Kuliopulos A, Mullen G P, Xue L, Mildvan A S
Department of Biological Chemistry, Johns Hopkins University School of Medicine, Baltimore, Maryland 21205.
Biochemistry. 1991 Apr 2;30(13):3169-78. doi: 10.1021/bi00227a003.

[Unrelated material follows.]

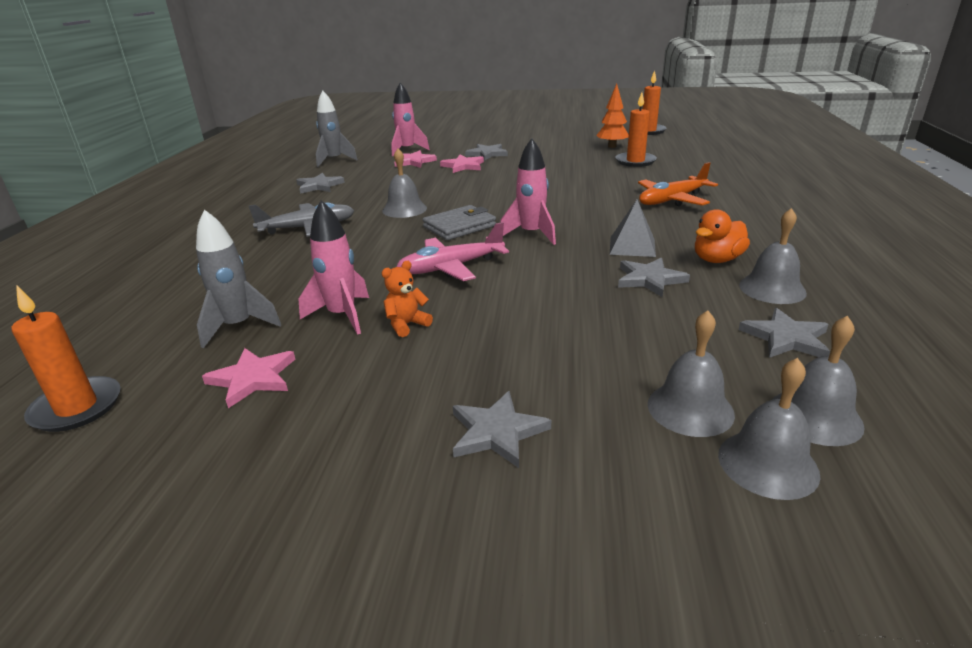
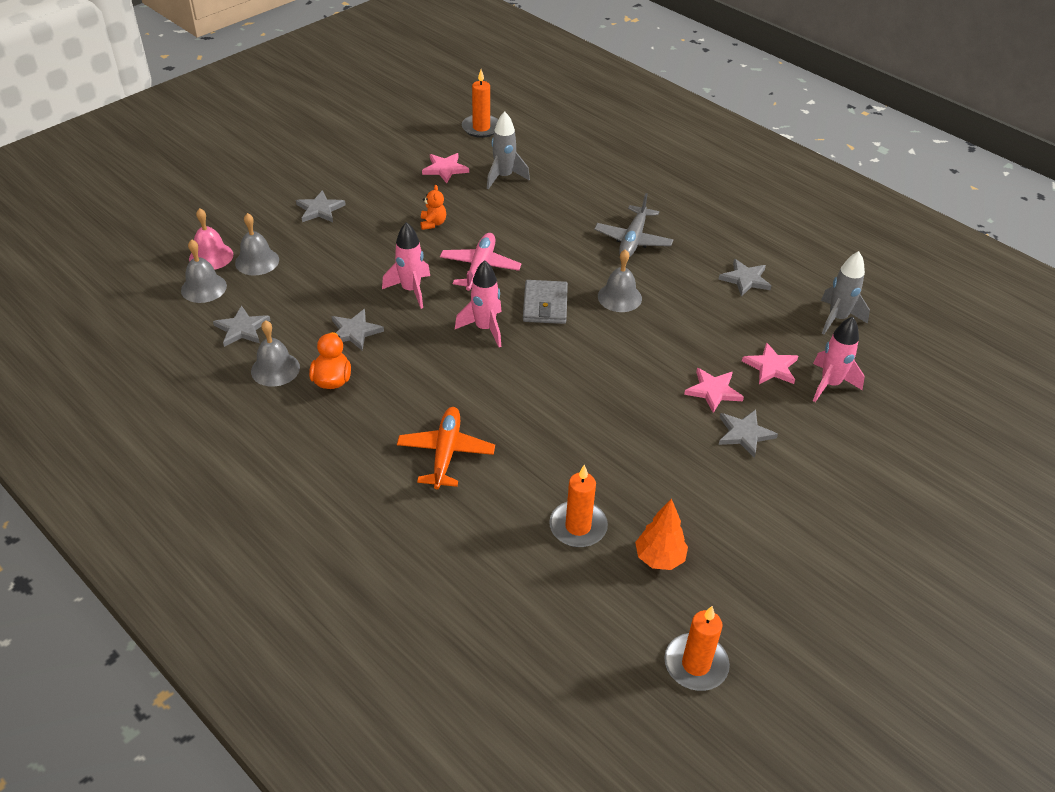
camera: 125 degrees right, 15 degrees up
pink rocket [298,200,369,335] -> pink rocket moved to [382,222,430,309]
grey pyramid [610,199,656,257] -> none
grey bell [718,358,821,500] -> pink bell [189,208,233,270]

The reaction catalyzed by delta 5-3-ketosteroid isomerase has been shown to occur via the concerted enolization of the delta 5-3-ketosteroid substrate to form a dienolic intermediate, brought about by Tyr-14, which hydrogen bonds to and protonates the 3-keto group, and Asp-38, which removes and axial (beta) proton from C-4 of the substrate, in the same rate-limiting step [Xue, L., Talalay, P., & Mildvan, A.S. (1990) Biochemistry 29, 7491-7500; Kuliopulos, A., Mildvan, A.S., Shortle, D., & Talalay, P. (1989) Biochemistry 26, 3927-3937]. Since the axial C-4 proton is removed by Asp-38 from above the substrate, a determination of the complete stereochemistry of this rapid, concerted enolization requires information on the direction of approach of Tyr-14 to the enzyme-bound steroid. The double mutant enzyme, Y55F + Y88F, which retains Tyr-14 as the sole Tyr residue, was prepared and showed only a 4.5-fold decrease in kcat (12,000 s-1) and a 3.6-fold decrease in KM (94 microM) for delta 5-androstene-3, 17,dione, in comparison with the wild-type enzyme. Deuteration of the aromatic rings of the 10 Phe residues further facilitated the assignment of the aromatic proton resonances of Tyr-14 in the 600-MHz TOCSY spectrum at 6.66 +/- 0.01 ppm (3,5H) and at 6.82 +/- 0.01 ppm (2,6H). Variation of the pH from 4.9 to 10.9 did not alter these shifts, indicating that the pKa of Tyr-14 exceeds 10.9. Resonances assigned to the three His residues titrated with pKa values very similar to those found with the wild-type enzyme. The binding of 19-nortestosterone, a product analogue and substrate of the reverse isomerase reaction, induced downfield shifts of -0.12 and -0.06 ppm of the 3,5-and 2,6-proton resonances of Tyr-14, respectively, possibly due to deshielding by the 3-keto group of the steroid, but also induced +0.29 to -0.41 ppm changes in the chemical shifts of 8 of the 10 Phe residues and smaller changes in 10 of the 12 ring-shifted methyl resonances, indicating a steroid-induced conformation change in the enzyme. NOESY spectra in H2O revealed strong negative Overhauser effects from the 3,5-proton resonance of Tyr-14 to the overlapping 2 alpha-, 2 beta-, or 6 beta-proton resonances of the bound steroid but no NOE's to the 4- or 6 alpha-protons of the steroid.(ABSTRACT TRUNCATED AT 400 WORDS)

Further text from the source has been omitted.